Mesmo demonstrando-se totalmente desprovidos de talento,
inteligência ou, em muitos casos, beleza, tais jovens são muito
populares entre a elite da cidade e costumam ser irresistíveis para as
mulheres locais. É que os valores cultuados pela nossa sociedade, e
isso não é privilégio da juventude, de maneira alguma, são os mesmos
que os do raqueiro. Somos uma cidade materialista e adepta dos prazeres
intensos, presentes na embriaguez, no entretenimento pouco elaborado e
em tudo que é de fácil assimilação, já que há muito abrimos mão do
laborioso esforço de raciocinar.

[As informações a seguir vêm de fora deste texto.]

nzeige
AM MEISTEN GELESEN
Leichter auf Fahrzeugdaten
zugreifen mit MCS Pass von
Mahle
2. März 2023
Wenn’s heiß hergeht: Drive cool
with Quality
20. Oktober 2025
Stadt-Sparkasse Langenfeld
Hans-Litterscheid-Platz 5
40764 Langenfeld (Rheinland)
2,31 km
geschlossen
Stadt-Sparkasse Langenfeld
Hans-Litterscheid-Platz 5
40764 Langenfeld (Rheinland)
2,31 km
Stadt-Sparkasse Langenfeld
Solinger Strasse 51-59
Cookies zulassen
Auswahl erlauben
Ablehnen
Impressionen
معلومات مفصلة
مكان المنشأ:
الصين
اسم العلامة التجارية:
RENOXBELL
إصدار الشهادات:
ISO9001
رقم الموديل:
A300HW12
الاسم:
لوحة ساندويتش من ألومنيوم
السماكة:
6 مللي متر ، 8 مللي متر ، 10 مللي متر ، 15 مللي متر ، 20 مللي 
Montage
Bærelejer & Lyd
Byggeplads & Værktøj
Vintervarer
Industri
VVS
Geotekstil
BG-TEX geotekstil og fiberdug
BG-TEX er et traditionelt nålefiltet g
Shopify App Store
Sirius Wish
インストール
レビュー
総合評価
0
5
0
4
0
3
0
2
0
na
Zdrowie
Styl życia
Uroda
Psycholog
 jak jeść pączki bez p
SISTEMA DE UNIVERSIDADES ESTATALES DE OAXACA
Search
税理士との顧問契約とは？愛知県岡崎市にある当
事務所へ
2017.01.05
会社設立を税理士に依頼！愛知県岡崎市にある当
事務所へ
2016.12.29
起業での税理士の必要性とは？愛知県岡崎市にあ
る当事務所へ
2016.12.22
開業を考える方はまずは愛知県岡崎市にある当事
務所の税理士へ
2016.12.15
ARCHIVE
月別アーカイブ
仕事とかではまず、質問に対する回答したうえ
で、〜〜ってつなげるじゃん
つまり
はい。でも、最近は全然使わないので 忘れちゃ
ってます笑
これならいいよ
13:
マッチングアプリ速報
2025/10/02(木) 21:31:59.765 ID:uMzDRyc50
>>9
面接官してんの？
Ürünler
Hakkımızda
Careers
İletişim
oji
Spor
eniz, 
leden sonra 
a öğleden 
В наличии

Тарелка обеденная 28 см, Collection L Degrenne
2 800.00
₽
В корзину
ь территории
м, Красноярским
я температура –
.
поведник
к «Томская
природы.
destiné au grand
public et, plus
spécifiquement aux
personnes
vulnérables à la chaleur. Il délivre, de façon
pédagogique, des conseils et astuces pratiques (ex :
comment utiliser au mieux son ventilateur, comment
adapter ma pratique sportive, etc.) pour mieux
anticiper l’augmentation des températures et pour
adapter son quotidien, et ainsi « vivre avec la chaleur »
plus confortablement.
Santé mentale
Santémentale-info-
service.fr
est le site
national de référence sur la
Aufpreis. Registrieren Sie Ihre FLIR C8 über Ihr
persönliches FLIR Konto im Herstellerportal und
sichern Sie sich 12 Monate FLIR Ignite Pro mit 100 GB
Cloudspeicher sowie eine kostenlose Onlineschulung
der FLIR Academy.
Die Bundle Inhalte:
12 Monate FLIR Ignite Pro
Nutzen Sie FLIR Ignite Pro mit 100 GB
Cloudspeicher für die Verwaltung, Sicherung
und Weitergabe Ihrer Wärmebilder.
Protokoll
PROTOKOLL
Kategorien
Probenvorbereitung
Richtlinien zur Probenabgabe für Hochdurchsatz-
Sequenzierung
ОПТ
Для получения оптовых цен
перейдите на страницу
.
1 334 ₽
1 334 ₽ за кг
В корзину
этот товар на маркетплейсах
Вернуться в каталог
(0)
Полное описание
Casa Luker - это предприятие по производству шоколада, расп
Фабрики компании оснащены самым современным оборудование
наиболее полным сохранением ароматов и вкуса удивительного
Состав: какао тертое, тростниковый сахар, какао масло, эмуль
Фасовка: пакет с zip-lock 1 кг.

Uma realidade como esta se converte no
caldo germinal perfeito para surgirem raqueiros em profusão, dirigindo
seus carrões e tornando-se belos e bem interessantes aos olhos das
nossas belas natalenses em flor, sempre ávidas por admirarem a beleza
interior presente em um bom estofado de couro.

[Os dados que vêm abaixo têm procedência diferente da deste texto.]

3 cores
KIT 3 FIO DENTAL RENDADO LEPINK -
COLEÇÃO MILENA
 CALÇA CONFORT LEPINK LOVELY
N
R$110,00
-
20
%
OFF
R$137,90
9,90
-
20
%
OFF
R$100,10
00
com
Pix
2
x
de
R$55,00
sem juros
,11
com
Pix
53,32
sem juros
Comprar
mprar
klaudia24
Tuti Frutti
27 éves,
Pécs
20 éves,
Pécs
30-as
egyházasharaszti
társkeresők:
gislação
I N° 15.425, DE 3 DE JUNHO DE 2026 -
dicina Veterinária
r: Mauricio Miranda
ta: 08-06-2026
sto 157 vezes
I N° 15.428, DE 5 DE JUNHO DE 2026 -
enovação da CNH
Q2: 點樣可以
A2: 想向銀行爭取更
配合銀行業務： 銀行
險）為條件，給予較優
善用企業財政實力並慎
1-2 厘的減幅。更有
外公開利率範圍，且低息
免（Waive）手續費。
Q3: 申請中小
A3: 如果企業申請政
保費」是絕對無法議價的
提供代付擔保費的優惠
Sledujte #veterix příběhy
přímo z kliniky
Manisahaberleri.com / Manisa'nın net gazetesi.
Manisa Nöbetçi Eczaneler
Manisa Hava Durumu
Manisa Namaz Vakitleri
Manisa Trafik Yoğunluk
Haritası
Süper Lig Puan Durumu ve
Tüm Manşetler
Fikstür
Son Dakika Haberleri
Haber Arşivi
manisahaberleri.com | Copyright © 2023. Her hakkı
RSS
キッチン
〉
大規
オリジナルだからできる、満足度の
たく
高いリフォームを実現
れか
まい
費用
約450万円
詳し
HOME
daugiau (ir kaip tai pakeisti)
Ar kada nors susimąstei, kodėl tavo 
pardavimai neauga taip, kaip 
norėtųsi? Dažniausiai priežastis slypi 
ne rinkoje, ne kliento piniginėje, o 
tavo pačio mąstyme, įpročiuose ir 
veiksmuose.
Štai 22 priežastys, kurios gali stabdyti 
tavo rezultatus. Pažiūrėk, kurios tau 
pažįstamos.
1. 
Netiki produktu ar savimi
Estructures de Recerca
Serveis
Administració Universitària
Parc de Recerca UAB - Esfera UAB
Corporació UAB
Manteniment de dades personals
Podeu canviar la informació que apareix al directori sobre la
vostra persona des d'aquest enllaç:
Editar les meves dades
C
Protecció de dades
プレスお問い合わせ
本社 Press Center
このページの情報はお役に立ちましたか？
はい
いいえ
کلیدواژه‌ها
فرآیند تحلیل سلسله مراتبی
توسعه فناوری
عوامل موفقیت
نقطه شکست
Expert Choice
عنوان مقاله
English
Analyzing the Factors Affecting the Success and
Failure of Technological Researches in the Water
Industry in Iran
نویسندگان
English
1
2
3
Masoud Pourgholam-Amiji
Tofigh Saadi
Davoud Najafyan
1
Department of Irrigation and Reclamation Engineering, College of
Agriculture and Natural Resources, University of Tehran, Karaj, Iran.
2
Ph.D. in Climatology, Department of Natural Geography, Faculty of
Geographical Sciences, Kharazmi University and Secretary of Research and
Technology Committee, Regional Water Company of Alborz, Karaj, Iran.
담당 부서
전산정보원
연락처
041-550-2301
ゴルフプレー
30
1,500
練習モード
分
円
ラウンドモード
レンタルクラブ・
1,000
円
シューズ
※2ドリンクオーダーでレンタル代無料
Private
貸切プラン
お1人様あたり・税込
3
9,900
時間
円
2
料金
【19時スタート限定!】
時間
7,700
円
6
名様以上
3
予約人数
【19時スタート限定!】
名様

Ao perceberem este quadro particular e a existência de um tipo
humano tão rico e promissor em nossa sociedade, o autor por trás de
Gadelha Júnio criou um personagem de enorme potencial cômico. Suas
histórias vêm sendo lidas por mais de 2000 pessoas, inclusive por
muitos que poderiam ser apontados como bastante identificados com o
perfil. Esse fenômeno se deve ao fato de os textos serem curtinhos,
encaixados nos irrisórios 140 caracteres do Twitter, permitindo que boa
parte da nossa juventude carnatalesca, sabidamente analfabeta
funcional, possa acompanhar as hilariantes tiradas do jovem fanfarrão.

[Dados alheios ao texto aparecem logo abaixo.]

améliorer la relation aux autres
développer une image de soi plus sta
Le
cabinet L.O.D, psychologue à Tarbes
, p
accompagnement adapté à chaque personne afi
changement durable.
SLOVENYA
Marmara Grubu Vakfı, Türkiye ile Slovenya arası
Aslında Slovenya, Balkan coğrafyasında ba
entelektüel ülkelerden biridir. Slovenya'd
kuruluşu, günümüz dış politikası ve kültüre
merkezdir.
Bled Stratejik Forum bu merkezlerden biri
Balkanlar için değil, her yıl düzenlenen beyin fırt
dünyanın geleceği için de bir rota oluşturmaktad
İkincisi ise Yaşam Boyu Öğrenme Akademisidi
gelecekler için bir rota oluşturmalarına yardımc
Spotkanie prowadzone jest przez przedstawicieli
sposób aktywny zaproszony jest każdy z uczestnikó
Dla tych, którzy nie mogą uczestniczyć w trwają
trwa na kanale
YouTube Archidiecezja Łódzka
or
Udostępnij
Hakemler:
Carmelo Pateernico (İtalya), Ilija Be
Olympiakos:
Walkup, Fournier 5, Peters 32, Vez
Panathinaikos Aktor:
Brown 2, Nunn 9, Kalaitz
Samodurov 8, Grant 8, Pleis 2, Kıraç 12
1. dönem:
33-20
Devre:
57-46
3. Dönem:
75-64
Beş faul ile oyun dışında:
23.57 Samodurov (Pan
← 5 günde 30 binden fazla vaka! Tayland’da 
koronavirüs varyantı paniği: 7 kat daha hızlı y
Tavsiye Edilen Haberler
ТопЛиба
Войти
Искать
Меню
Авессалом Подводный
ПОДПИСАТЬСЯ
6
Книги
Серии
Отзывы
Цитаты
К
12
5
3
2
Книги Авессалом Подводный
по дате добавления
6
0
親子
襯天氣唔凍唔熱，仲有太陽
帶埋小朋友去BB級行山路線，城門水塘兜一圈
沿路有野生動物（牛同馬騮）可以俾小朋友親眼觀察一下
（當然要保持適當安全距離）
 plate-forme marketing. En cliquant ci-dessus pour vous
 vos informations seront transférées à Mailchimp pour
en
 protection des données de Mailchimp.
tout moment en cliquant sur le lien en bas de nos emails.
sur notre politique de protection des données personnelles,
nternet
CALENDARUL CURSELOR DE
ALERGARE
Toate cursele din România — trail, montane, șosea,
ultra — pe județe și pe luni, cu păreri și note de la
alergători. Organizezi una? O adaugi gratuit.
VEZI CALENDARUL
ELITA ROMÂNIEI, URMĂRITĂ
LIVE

Gadelha Júnio dirige uma Hilux pela qual declara constantemente todo
o seu apreço, uma vez que a camionete é a responsável direta por todas
as suas conquistas amorosas. Uma vez, ele disse: “Ontem um prisiarca
veio me pidí carona. Olhei pra ele i falei: majó, minha Hilux é igual
geladêra, só entra o qui eu rô cumê.” Em contraposição à Hilux, Gadelha
tem ódio mortal de quem dirige Uno. “Uma reiz, um motorixta de Uno mi
ofereceu uma carona. Eu disse: majó, corte logo minha mão fora, mar num
mi peça pra intra aí não.” A burrice do tipo também está estampada em
declarações como “orrí dizê qui um tal de Abílio Diniz é mair rico qui
eu só porque é dono do pão di açúcar. Rô mandar painho comprá u morro
Du careca”. Uma das falas que mais arrancou gargalhadas do personagem
foi a respeito de um churrasco para o qual acorreria num fim de semana:
“Majores, manhã Rô num aniversário qui é mais fácil faltá areia qui
priquito. E olhe qui é na praia!”
Alguns personagens e termos característicos começam a surgir em suas
histórias, animando ainda mais os enredos. Wesley (nome provavelmente
inspirado no vocalista da Banda Garota) é o caseiro da fazenda do pai
de Gadelha Júnio: “Wesley é o fí do caseiro que me ajuda a puxá os boi
na raquejada”. Fábio é o
carralo. Seu nome deve ser uma
homenagem ao Deputado Federal Fábio Faria, um ícone pop da touperice
jovial que traz consigo todas as características de um típico raqueiro
carnatalesco natalense. E tem o Rô Gadelha que é “tão grosso que uma
rez perguntaram si ele tinha cortado o cabelo e ele respondeu: não. Foi
minha cabeça qui cresceu!” O termo #BBE (Bem bestinha eu) também já se
espalhou pela rede e tem ganho notoriedade de tanto que é repetida em
seu perfil.
Resolvi tratar sobre este divertido personagem da web local por
causa de um grande sucesso musical dos últimos meses que deverá
continuar bombando no carnaval. Uma canção, aliás, que tem tudo a ver
com a gente, tudo a ver com Natal. No refrão, um homem fala como mudou
o conceito estético que as outras pessoas tinham dele a partir da
aquisição de um automóvel. Tirando o tom jocoso e o espírito galhofeiro
da canção, o episódio descrito por ela resume bem a maneira como as
pessoas passam a ser vistas de maneira diferente, podendo ser aceitas
ou rejeitadas de acordo com seus bens.
É como se o natalense precisasse de um atestado de posses, uma
espécie de título de nobreza que talvez remeta a nossa herança
coronelista que nos mantém em uma situação de atraso político, social e
cultural de tal forma arraigada que crescimento econômico nenhum
conseguirá superar. E é num ambiente propício como este que pululam os
Gadelhas Júnios de verdade, povoando nossas ruas e o litoral,
desrespeitando todos a um raio de quilômetros com seu poderoso paredão
de som no embalo de “Eu era feio. Agora eu tenho carro. Eu era feio.
Agora eu tenho carro.” É não o quê, majó?!